What is important is you now see where you went wrong and own your mistakes and failures. The majority of us have made mistakes, when we own the behavior, change and make amends its a whole new game. Life is forever changing presenting new challenges and with experience we can forge ahead knowing what is right.
Say it as many times as you need too, in order reinforce solid boundaries and confidence in yourself.
Thanks, I needed a hug today……
My narc mother called me to scream at me about my shortcomings, and how I am to blame for her lot in life, but then say I was “her favorite, a ‘good child’ and then it was “Are you LISTENING?”
Why would I? I hung up on her.
When she’s 75, I can have compassion for that, what created her to be like this, but I get to have compassion for myself. The call wasn’t an expected or desired one, that cannot be avoided sometimes, someone wants badly enough to try and make you miserable, I only decided not to allow it. If someone want to pick a fight no matter what, they will find a way.
Forgiveness is one thing, putting up with it is another.
JC, that sounds awful. Sorry you are having to deal with this. Its good you put up the boundary line and hung up. I didn’t have to deal with a NARC parent, you need all the tools Dr. Simon talks about. Blessings to you.
You got tested?
JC
I’d rather not delve further into the details, but the point being was that he engaged in bad acts and when confronted with the topic he made his best attempt to turn it around and blame me for his doing them, following the article Dr. Simon has posted here.
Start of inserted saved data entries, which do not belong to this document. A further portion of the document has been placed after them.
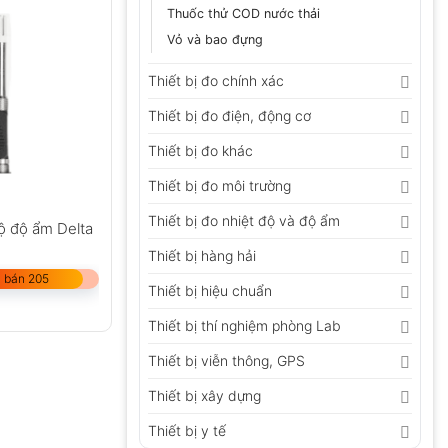
Thuốc thử COD nước thải
Vỏ và bao đựng
Thiết bị đo chính xác
Thiết bị đo điện, động cơ
Thiết bị đo khác
Thiết bị đo môi trường
Thiết bị đo nhiệt độ và độ ẩm
ộ độ ẩm Delta
Thiết bị hàng hải
 bán 205
Thiết bị hiệu chuẩn
Thiết bị thí nghiệm phòng Lab
Thiết bị viễn thông, GPS
Thiết bị xây dựng
Thiết bị y tế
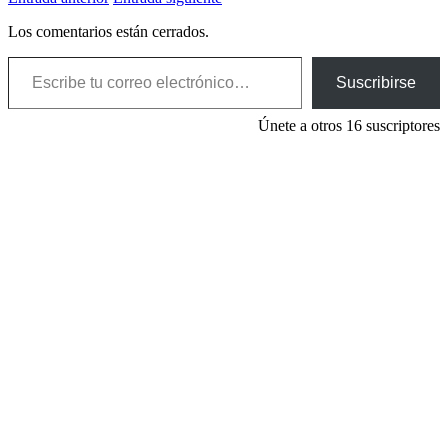
Los comentarios están cerrados.
Escribe tu correo electrónico…
Suscribirse
Únete a otros 16 suscriptores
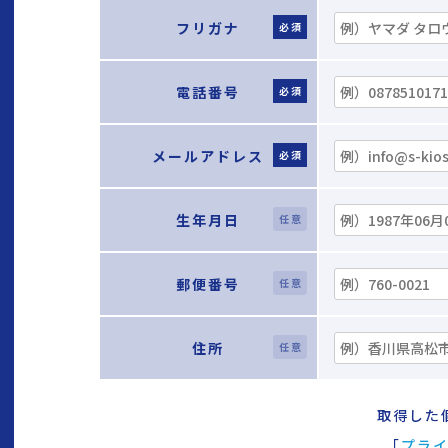
フリガナ
必須
電話番号
必須
メールアドレス
必須
生年月日
任意
郵便番号
任意
住所
任意
取得した
「
プラ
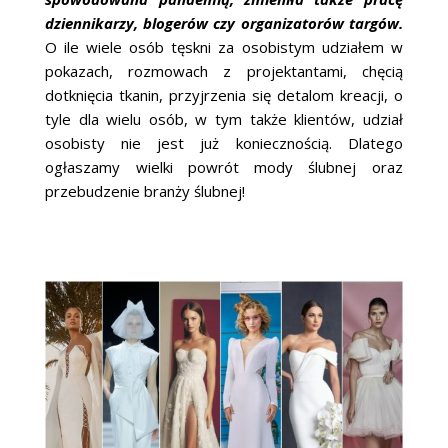
dziennikarzy, blogerów czy organizatorów targów.
O ile wiele osób tęskni za osobistym udziałem w
pokazach, rozmowach z projektantami, chęcią
dotknięcia tkanin, przyjrzenia się detalom kreacji, o
tyle dla wielu osób, w tym także klientów, udział
osobisty nie jest już koniecznością. Dlatego
ogłaszamy wielki powrót mody ślubnej oraz
przebudzenie branży ślubnej!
I was not serious, my apology.
that’s ok.
Thanks for saying something.
A narc mother, one thing I wasnt taught was healthy boundaries. Any boundaries.
It’s funny how you invoke the concept of the unconscious for things you believe in like projection, but don’t believe behaviour can come from unconscious fear. You use “unconscious” only if it agrees with your point of view. You even disregard entirely one’s motivations.
Please don’t let your own personal theoretical biases impede your objectivity.
Excellent. Some of this is finally starting to click for me. I’ve highlighted several lines in this. One thought that often helps me relax when I get caught up in my head about blame is, “The truth has no ego.” I think because really what blame is about is ego. If you get out of the way of that, the truth takes over. It came to me when Dr. Simon wrote about making sure to use the truth when confronting someone. Taking sides isn’t the point. Thanks!